Patrick Martens

Als de Vlaamse, Waalse en Brusselse werknemers er niet beter van worden, hoeft een nieuwe staatshervorming niet voor ACV-voorzitter Luc Cortebeeck.

Om een win-winresultaat te bereiken, moet een vakbondsleider zich niet alleen in de plaats kunnen stellen van de eigen achterban, maar ook van de onderhandelaars van de andere vakbonden en de werkgeversorganisaties. Voor ACV-voorzitter Luc Cortebeeck is dat een ‘essentiële vereiste’ voor het sociaal overleg.

In een nieuw boek over De solidaire samenleving merkt de topman van de christelijke vakbond op dat net het ontbreken van die ‘sleutelcompetentie’ aan de basis ligt van ‘een hallucinant politiek schouwspel’ sinds de verkiezingen van 10 juni. Het is geen rechtstreekse vingerwijzing aan het adres van Yves Leterme (CD&V) – daarvoor is Cortebeeck te diplomatisch. Maar als de premier straks aan de onderhandelingen over een tweede pakket van een nieuwe staatshervorming begint, is het duidelijk dat hij nog eens aan die overweging mag denken. In een hoofdstuk over de communautaire agenda van de regering-Leterme maakt Cortebeeck ook onverbloemd zijn punt: ‘Zij die zouden azen op meer autonomie voor de Vlaamse regio om de sociale zekerheid op een waakvlammetje te zetten, het arbeidsrecht te beknotten en het centraal sociaal overleg te kortwieken, komen het ACV tegen.’

De ACV-voorzitter vindt dat Vlaanderen ’te veel naar zijn eigen navel staart’. Tijdens internationale ontmoetingen wordt hij geconfronteerd met een negatief imago van ‘bekrompenheid, eng nationalisme en extreem rechts’. Cortebeeck meent niet alleen dat Vlaanderen iets kan leren van Wallonië (de competentiecentra van de Waalse VDAB, het marshallplan), hij zou ook graag weten wat aan Vlaamse kant bedoeld wordt met een grote staatshervorming en een geregionaliseerd arbeidsmarktbeleid. Vooral de Vlaamse werkgeversorganisatie Voka krijgt een veeg uit de pan omdat ze volgens Cortebeeck via die regionalisering aanstuurt op een harde aanpak van werklozen, een verdere flexibilisering van de arbeidsmarkt en onderhandelingen die nog enkel in de bedrijven worden gevoerd. ‘Een basisbeginsel van een beschaafd sociaal model is de autonomie van het sociaal overleg.(…) Het behelst ook de keuzevrijheid om als sociale partners het niveau te kiezen waarop overleg wordt gevoerd’, aldus Cortebeeck.
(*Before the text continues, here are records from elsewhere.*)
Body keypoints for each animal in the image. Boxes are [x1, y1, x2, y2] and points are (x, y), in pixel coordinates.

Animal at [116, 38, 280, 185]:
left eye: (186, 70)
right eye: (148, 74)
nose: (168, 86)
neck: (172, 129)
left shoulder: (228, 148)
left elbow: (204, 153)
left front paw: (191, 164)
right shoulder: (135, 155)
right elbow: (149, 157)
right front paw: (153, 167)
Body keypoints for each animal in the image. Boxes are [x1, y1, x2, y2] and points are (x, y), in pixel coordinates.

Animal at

Het ACV wil debatteren over meer bevoegdheden voor de regio’s om mensen aan werk te helpen. Maar bij een responsabilisering van de regio’s maakt Cortebeeck voorbehoud. Hij denkt niet dat ze financiële sancties wegens een ondermaats werkgelegenheidsbeleid zullen aanvaarden. En alleen boni toekennen voor een succesvolle aanpak, brengt de federale overheid nog meer in financiële ademnood, terwijl die meer dan 90 procent van de kosten van de vergrijzing zal moeten dragen. Het ijkpunt van Cortebeeck is of de werknemers in Vlaanderen, Wallonië en Brussel baat hebben bij een bevoegdheidsherschikking. ‘Zo niet, dan niet a.u.b.’
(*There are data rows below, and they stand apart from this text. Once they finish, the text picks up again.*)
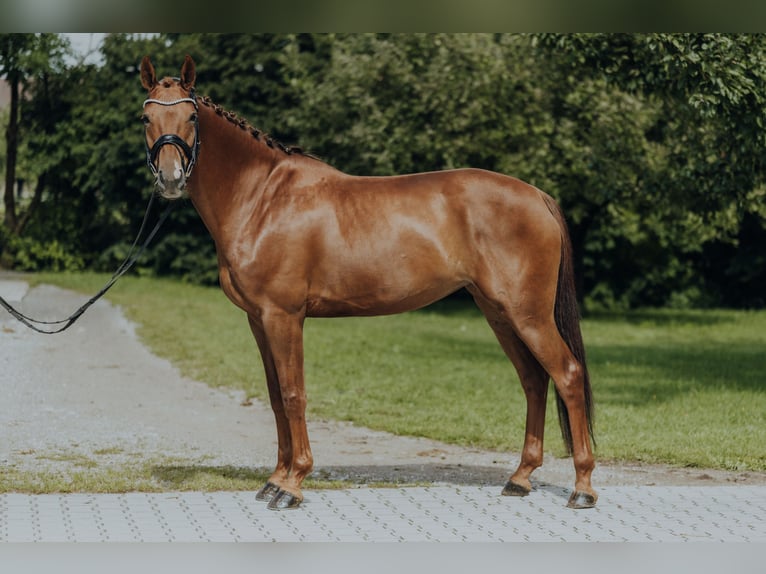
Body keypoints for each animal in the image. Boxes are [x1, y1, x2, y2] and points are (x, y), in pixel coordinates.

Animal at [141, 56, 596, 510]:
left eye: (192, 116)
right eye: (146, 117)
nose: (170, 179)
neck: (263, 199)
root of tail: (537, 196)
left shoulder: (283, 316)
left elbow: (293, 394)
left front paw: (291, 485)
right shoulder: (258, 319)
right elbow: (274, 396)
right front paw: (275, 479)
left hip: (528, 314)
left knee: (568, 375)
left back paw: (583, 487)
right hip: (499, 313)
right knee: (534, 381)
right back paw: (520, 477)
In zijn boek pleit de ACV-voorzitter uiteraard voor ‘sterke vakbonden’. ‘Maar de vakbeweging moet meer doen dan afwachten wat de werknemers zal overkomen. Soms moet men rechten durven herformuleren’, aldus Cortebeek, die dit toepast voor het stakingsrecht en de harmonisering van het statuut van arbeiders en bedienden.

DE SOLIDAIRE SAMENLEVING. OVER DE ROL VAN STERKE VAKBONDEN VAN LUC CORTEBEECK IS EEN BOEK IN DE REEKS ‘KOPSTUKKEN IN VLAANDEREN’, VAN HET DAVIDSFONDS.